Aun diciendo que no, la voz de Espitamenes revelaba sus ansias y su vacilación, y Filocles tuvo la impresión de que Kineas era el mayor de los dos. Y entonces el persa preguntó:
—¿Habrá una gran batalla?
Kineas asintió.
—Sí.
—¿Iskander perderá? ¿Me alzaré con el triunfo? —preguntó Espitamenes.
Kineas permaneció callado un rato, un rato incómodo con docenas de persas provistos de antorchas rodeándolo en la oscuridad. Finalmente, dijo:
—Iskander no vencerá. Pero tú perderás. Yo moriré. —Entonces se rió, como si la vida entera fuese un chiste—. Tu muerte se avecina, pero la mía está próxima.
—¿Cómo moriré? —preguntó Espitamenes, acercándose al caballo de Kineas.
El semblante de Kineas se contrajo de miedo o repugnancia; a Filocles le costó discernirlo a la luz de las llamas. Miró al hombre que estaba al lado de Espitamenes.
—Mal —respondió Kineas—. No me preguntes más.
Espitamenes dio media vuelta y gruñó algo a uno de sus lugartenientes. La multitud de las antorchas se dispersó.
—Vete, antes de que me vuelva contra ti —le advirtió Espitamenes.
Kineas asintió.
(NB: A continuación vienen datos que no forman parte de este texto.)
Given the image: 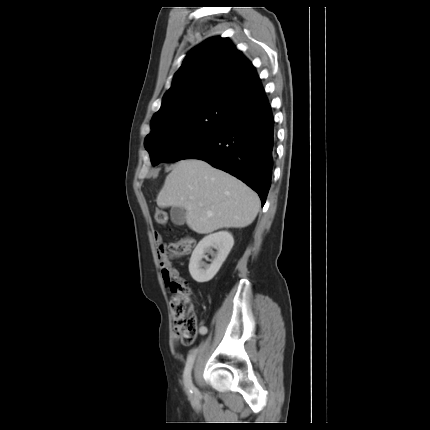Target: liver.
Segmentation results:
<instances>
[{
  "mask_svg": "<svg viewBox=\"0 0 430 430\" xmlns=\"http://www.w3.org/2000/svg\"><path fill=\"white\" fill-rule=\"evenodd\" d=\"M160 208L186 209V222L199 234L244 228L256 218L258 195L231 174L200 159L179 161L167 175L157 199Z\"/></svg>",
  "mask_w": 430,
  "mask_h": 430,
  "instance_id": "obj_1",
  "label": "liver"
}]
</instances>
Luego hizo retroceder al caballo, comprobó que sus amigos estuvieran listos y se marchó.
Aquella noche acamparon en un pinar al borde de un acantilado sobre la orilla del Jaxartes. La hierba había sido cosechada hacía poco y Ataelo informó sobre una docena de campamentos sakje en los alrededores. Kineas veía sus fogatas, así como las del ejército de Alejandro en la otra orilla. Y olía el humo que llenaba el valle del Jaxartes, el cual no había visto a tanta gente desde que se había producido el deshielo de los Montes Sogdianos, cuando los dioses eran jóvenes.